Apprendre à jouer du piano, s'entraîner, essayer de perdre du poids, travailler sur soi, gérer la famille, lavage et ménage, faire changer les pneus de la voiture, voir ses amies, passer du temps en couple, faire de la pubs pour les terrains et assister sa tendre moitié pour le site web, lire, préparer les repas...

et écrire.

Je suis au centre du tourbillon. Je regarde voler toutes mes obligations, je suis étourdie.

(rêvé cette nuit que j'avais eu une réponse pour ma nouvelle GS: refusée).

Fatiguée. Fatiguée. Fatiguée.

dimanche 5 avril 2009

Humeur poétique

Noir pinot
Humeur maussade
Coeur gros
Tête malade

Dans le gosier glisse
La gorgée salvatrice
La détente s'ensuit
La mort n'est pas pour aujourd'hui

Jolie bouteille
Joyeux breuvage
Juste comme elle
J'aime son ouvrage

Je raconte n'importe quoi
Mon humeur s'est éclaircit
Comme le soleil sur la vie
Et je sais pourquoi

Sans explication
Parce que c'est juste bon
Quand la maison est en ordre
Et que les enfants sont malcommodes

jeudi 2 avril 2009

Une idée qui mènera quelque part?

Il y a quelques années, j'ai commencé à travailler une longue nouvelle un peu d'épouvante pour les ados.
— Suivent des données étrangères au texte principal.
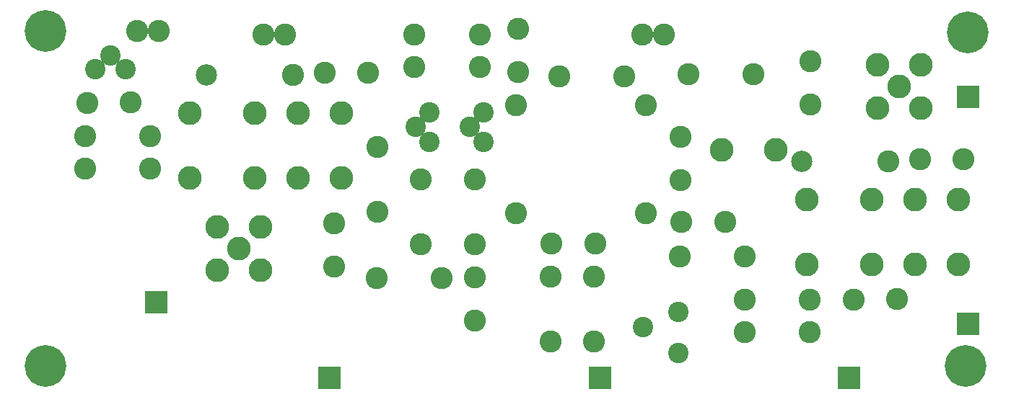
<source format=gbr>
%FSLAX34Y34*%
%MOMM*%
%LNSOLDERMASK_TOP*%
G71*
G01*
%ADD10C,2.600*%
%ADD11C,2.400*%
%ADD12C,2.800*%
%ADD13C,4.900*%
%ADD14C,2.600*%
%ADD15C,2.500*%
%LPD*%
X577850Y-112650D02*
G54D10*
D03*
X730250Y-112650D02*
G54D10*
D03*
X577850Y-239650D02*
G54D10*
D03*
X730250Y-239650D02*
G54D10*
D03*
X476250Y-120650D02*
G54D11*
D03*
X460350Y-138225D02*
G54D11*
D03*
X476285Y-155841D02*
G54D11*
D03*
X539750Y-120650D02*
G54D11*
D03*
X523850Y-138225D02*
G54D11*
D03*
X539785Y-155841D02*
G54D11*
D03*
X465479Y-276275D02*
G54D10*
D03*
X465529Y-200025D02*
G54D10*
D03*
X528979Y-276275D02*
G54D10*
D03*
X529029Y-200025D02*
G54D10*
D03*
X226781Y-255519D02*
G54D12*
D03*
X277581Y-255519D02*
G54D12*
D03*
X252181Y-280919D02*
G54D12*
D03*
X277581Y-306319D02*
G54D12*
D03*
X226781Y-306319D02*
G54D12*
D03*
X1108076Y-26863D02*
G54D13*
D03*
X1104900Y-419100D02*
G54D13*
D03*
G36*
X142576Y-331363D02*
X168576Y-331363D01*
X168576Y-357363D01*
X142576Y-357363D01*
X142576Y-331363D01*
G37*
X768350Y-355600D02*
G54D11*
D03*
X727050Y-373175D02*
G54D11*
D03*
X768385Y-403491D02*
G54D11*
D03*
X529631Y-314991D02*
G54D10*
D03*
X529743Y-365972D02*
G54D10*
D03*
X414190Y-315506D02*
G54D10*
D03*
X490440Y-315556D02*
G54D10*
D03*
X414679Y-238175D02*
G54D10*
D03*
X414729Y-161925D02*
G54D10*
D03*
X458640Y-29756D02*
G54D10*
D03*
X534890Y-29806D02*
G54D10*
D03*
X458640Y-67856D02*
G54D10*
D03*
X534890Y-67906D02*
G54D10*
D03*
X580431Y-22891D02*
G54D10*
D03*
X580543Y-73872D02*
G54D10*
D03*
X628230Y-78696D02*
G54D10*
D03*
X704480Y-78746D02*
G54D10*
D03*
X770931Y-149891D02*
G54D10*
D03*
X771043Y-200872D02*
G54D10*
D03*
X670422Y-275076D02*
G54D10*
D03*
X619441Y-275189D02*
G54D10*
D03*
X845990Y-340906D02*
G54D10*
D03*
X922240Y-340956D02*
G54D10*
D03*
X668679Y-390575D02*
G54D10*
D03*
X668729Y-314325D02*
G54D10*
D03*
X617879Y-390575D02*
G54D10*
D03*
X617929Y-314325D02*
G54D10*
D03*
X769790Y-290106D02*
G54D10*
D03*
X846040Y-290156D02*
G54D10*
D03*
X845990Y-379006D02*
G54D10*
D03*
X922240Y-379056D02*
G54D10*
D03*
X822822Y-249676D02*
G54D10*
D03*
X771841Y-249789D02*
G54D10*
D03*
X974079Y-340710D02*
G54D10*
D03*
X1025059Y-340598D02*
G54D10*
D03*
X923331Y-60991D02*
G54D10*
D03*
X923443Y-111972D02*
G54D10*
D03*
X771043Y-200872D02*
G54D14*
D03*
X617879Y-390575D02*
G54D14*
D03*
X922240Y-340956D02*
G54D14*
D03*
X922240Y-340956D02*
G54D14*
D03*
X922240Y-379056D02*
G54D14*
D03*
X819150Y-165100D02*
G54D12*
D03*
X882650Y-165100D02*
G54D12*
D03*
X923443Y-111972D02*
G54D14*
D03*
X780322Y-75867D02*
G54D10*
D03*
X856572Y-75917D02*
G54D10*
D03*
X856572Y-75917D02*
G54D10*
D03*
X414190Y-315506D02*
G54D14*
D03*
X414679Y-238175D02*
G54D14*
D03*
X364531Y-251491D02*
G54D10*
D03*
X364643Y-302472D02*
G54D10*
D03*
X1001481Y-65019D02*
G54D12*
D03*
X1052281Y-65019D02*
G54D12*
D03*
X1026881Y-90419D02*
G54D12*
D03*
X1052281Y-115819D02*
G54D12*
D03*
X1001481Y-115819D02*
G54D12*
D03*
X725625Y-29175D02*
G54D10*
D03*
X751125Y-29175D02*
G54D10*
D03*
X529743Y-365972D02*
G54D14*
D03*
X25400Y-25400D02*
G54D13*
D03*
X25400Y-419100D02*
G54D13*
D03*
G36*
X345776Y-420263D02*
X371776Y-420263D01*
X371776Y-446263D01*
X345776Y-446263D01*
X345776Y-420263D01*
G37*
G36*
X955376Y-420263D02*
X981376Y-420263D01*
X981376Y-446263D01*
X955376Y-446263D01*
X955376Y-420263D01*
G37*
G36*
X1095076Y-356763D02*
X1121076Y-356763D01*
X1121076Y-382763D01*
X1095076Y-382763D01*
X1095076Y-356763D01*
G37*
G36*
X663276Y-420263D02*
X689276Y-420263D01*
X689276Y-446263D01*
X663276Y-446263D01*
X663276Y-420263D01*
G37*
X195150Y-197912D02*
G54D12*
D03*
X195150Y-121712D02*
G54D12*
D03*
X271350Y-197912D02*
G54D12*
D03*
X322150Y-197912D02*
G54D12*
D03*
X372950Y-197912D02*
G54D12*
D03*
X271350Y-121711D02*
G54D12*
D03*
X322150Y-121711D02*
G54D12*
D03*
X372950Y-121712D02*
G54D12*
D03*
X315799Y-77261D02*
G54D15*
D03*
X214199Y-77261D02*
G54D15*
D03*
X404192Y-74303D02*
G54D10*
D03*
X353212Y-74415D02*
G54D10*
D03*
X315799Y-77261D02*
G54D14*
D03*
X404192Y-74303D02*
G54D14*
D03*
X281125Y-29175D02*
G54D10*
D03*
X306625Y-29175D02*
G54D10*
D03*
X919050Y-299512D02*
G54D12*
D03*
X919050Y-223312D02*
G54D12*
D03*
X995250Y-299512D02*
G54D12*
D03*
X1046050Y-299512D02*
G54D12*
D03*
X1096850Y-299512D02*
G54D12*
D03*
X995250Y-223311D02*
G54D12*
D03*
X1046050Y-223311D02*
G54D12*
D03*
X1096850Y-223312D02*
G54D12*
D03*
X1014299Y-178861D02*
G54D15*
D03*
X912699Y-178861D02*
G54D15*
D03*
X1102692Y-175903D02*
G54D10*
D03*
X1051712Y-176015D02*
G54D10*
D03*
X1014299Y-178861D02*
G54D14*
D03*
X1102692Y-175903D02*
G54D14*
D03*
X195150Y-197912D02*
G54D14*
D03*
X919050Y-299512D02*
G54D14*
D03*
G36*
X1095076Y-90063D02*
X1121076Y-90063D01*
X1121076Y-116063D01*
X1095076Y-116063D01*
X1095076Y-90063D01*
G37*
X119468Y-70278D02*
G54D11*
D03*
X101893Y-54378D02*
G54D11*
D03*
X84277Y-70313D02*
G54D11*
D03*
X74403Y-109665D02*
G54D10*
D03*
X125384Y-109552D02*
G54D10*
D03*
X71996Y-149012D02*
G54D10*
D03*
X148246Y-149062D02*
G54D10*
D03*
X71996Y-187112D02*
G54D10*
D03*
X148246Y-187162D02*
G54D10*
D03*
X133350Y-25400D02*
G54D10*
D03*
X158750Y-25400D02*
G54D10*
D03*
M02*

</source>
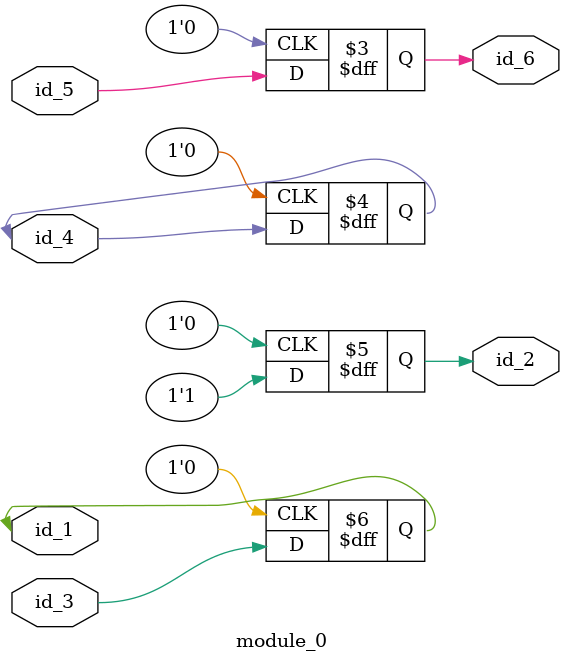
<source format=v>
module module_0 (
    id_1,
    id_2,
    id_3,
    id_4,
    id_5,
    id_6
);
  output id_6;
  input id_5;
  inout id_4;
  inout id_3;
  output id_2;
  inout id_1;
  reg id_6 = 1;
  always @(posedge 1'b0) begin
    id_2 <= 1;
    if (1) begin
      id_6 <= id_5;
      if (1) id_1 <= id_3;
      else id_3 <= 1;
    end
    id_4 = id_4;
  end
endmodule

</source>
Quand j'ai appris que les Z'ailées recherchaient des histoires du genre pour les 15 ans et plus, j'y ai aussitôt pensé.
Mais impossible de retrouver le document que j'avais travaillé à l'époque. C'était peut-être sur mon vieil ordinateur, je ne sais pas. Combien d'idées comme ça sont perdues dans les méandres des octets d'un ou l'autre Jerry? Pourtant, j'ai encore ici un document avec des nouvelles et des poèmes écrits entre 15 et 20 ans. Moi qui perds tout, surtout mes papiers...
M'enfin. Je vais peut-être tenter le coup de le réécrire. Mais je ne sais pas trop où mon idée va me mener: j'avais juste commencé à écrire un truc, je n'avais pas encore testé son réel potentiel. Parce que c'est beau avoir des millions d'idées, encore faut-il en faire quelque chose.
Évidemment. Aujourd'hui j'ai repris les rênes de mon roman, et voilà que mes idées se remettent à valser et à s'exciter. Incorrigible. Je compte donner deux heures demain à cette histoire pour ado, afin d'en évaluer le potentiel, après mon entraînement et avant le dîner. Après le dîner, je reprends mon royaume des ombres... je crois que je trouve le bon ton, ce que j'ai travaillé aujourd'hui m'enchante.